◆ **INSTRUCTIONS TO FOLLOW**
Please repeat the entire listing verbatim and keep the pictures out.

◆ **RECORDED DATA**
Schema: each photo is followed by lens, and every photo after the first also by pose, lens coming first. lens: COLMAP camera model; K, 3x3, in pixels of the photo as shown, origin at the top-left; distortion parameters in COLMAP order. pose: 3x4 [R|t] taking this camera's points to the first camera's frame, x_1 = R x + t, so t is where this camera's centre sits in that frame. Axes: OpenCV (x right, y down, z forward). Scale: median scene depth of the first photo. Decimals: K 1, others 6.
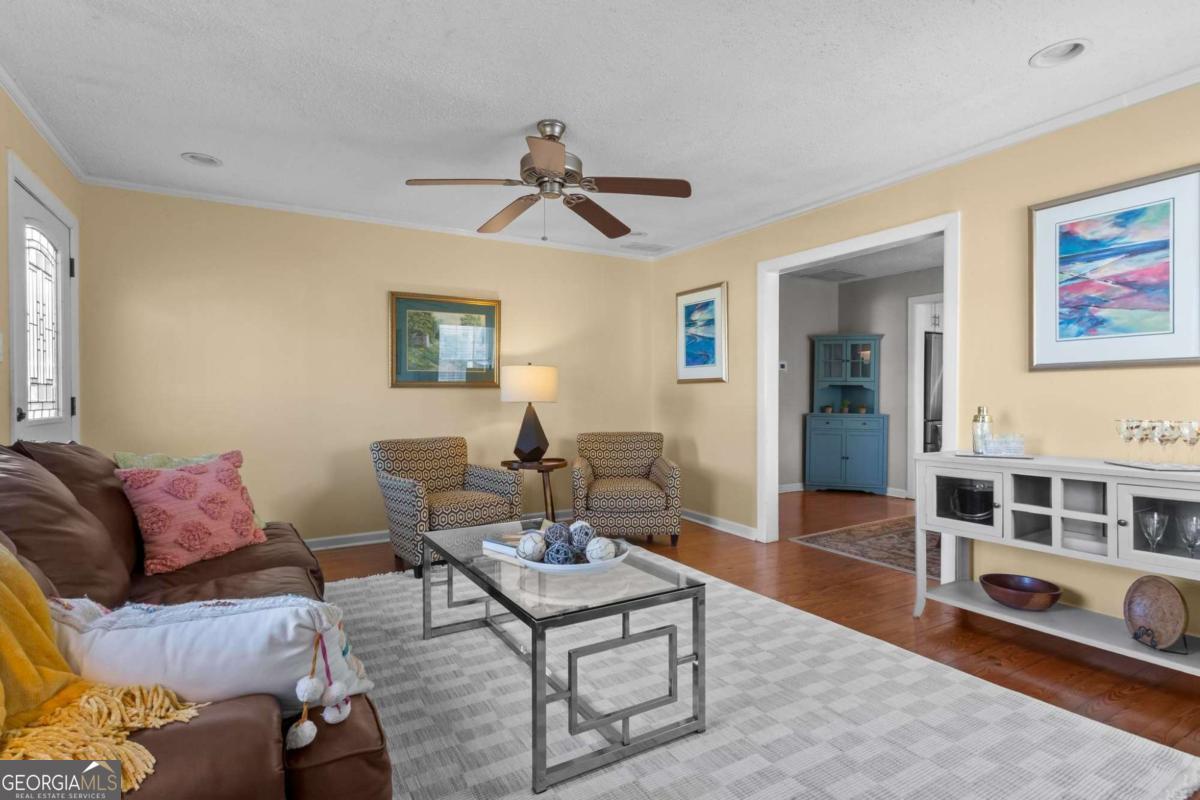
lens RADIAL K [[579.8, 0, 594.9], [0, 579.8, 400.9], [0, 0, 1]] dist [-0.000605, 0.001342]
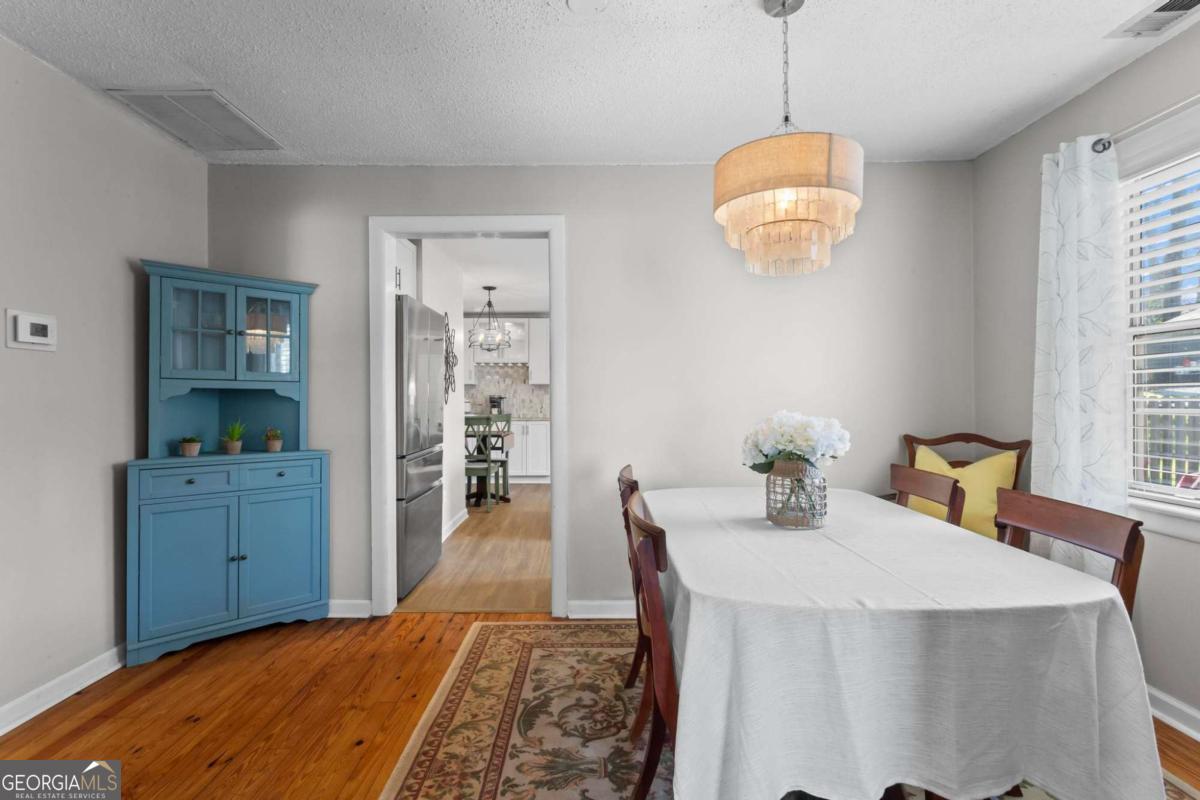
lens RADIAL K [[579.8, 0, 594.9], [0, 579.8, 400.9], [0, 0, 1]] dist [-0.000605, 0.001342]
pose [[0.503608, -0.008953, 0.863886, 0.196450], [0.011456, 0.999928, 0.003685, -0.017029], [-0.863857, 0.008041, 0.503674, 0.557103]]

◆ **EXPECTED ANSWER**
Schema: each photo is followed by lens, and every photo after the first also by pose, lens coming first. lens: COLMAP camera model; K, 3x3, in pixels of the photo as shown, origin at the top-left; distortion parameters in COLMAP order. pose: 3x4 [R|t] taking this camera's points to the first camera's frame, x_1 = R x + t, so t is where this camera's centre sits in that frame. Axes: OpenCV (x right, y down, z forward). Scale: median scene depth of the first photo. Decimals: K 1, others 6.
lens RADIAL K [[579.8, 0, 594.9], [0, 579.8, 400.9], [0, 0, 1]] dist [-0.000605, 0.001342]
lens RADIAL K [[579.8, 0, 594.9], [0, 579.8, 400.9], [0, 0, 1]] dist [-0.000605, 0.001342]
pose [[0.503608, -0.008953, 0.863886, 0.196450], [0.011456, 0.999928, 0.003685, -0.017029], [-0.863857, 0.008041, 0.503674, 0.557103]]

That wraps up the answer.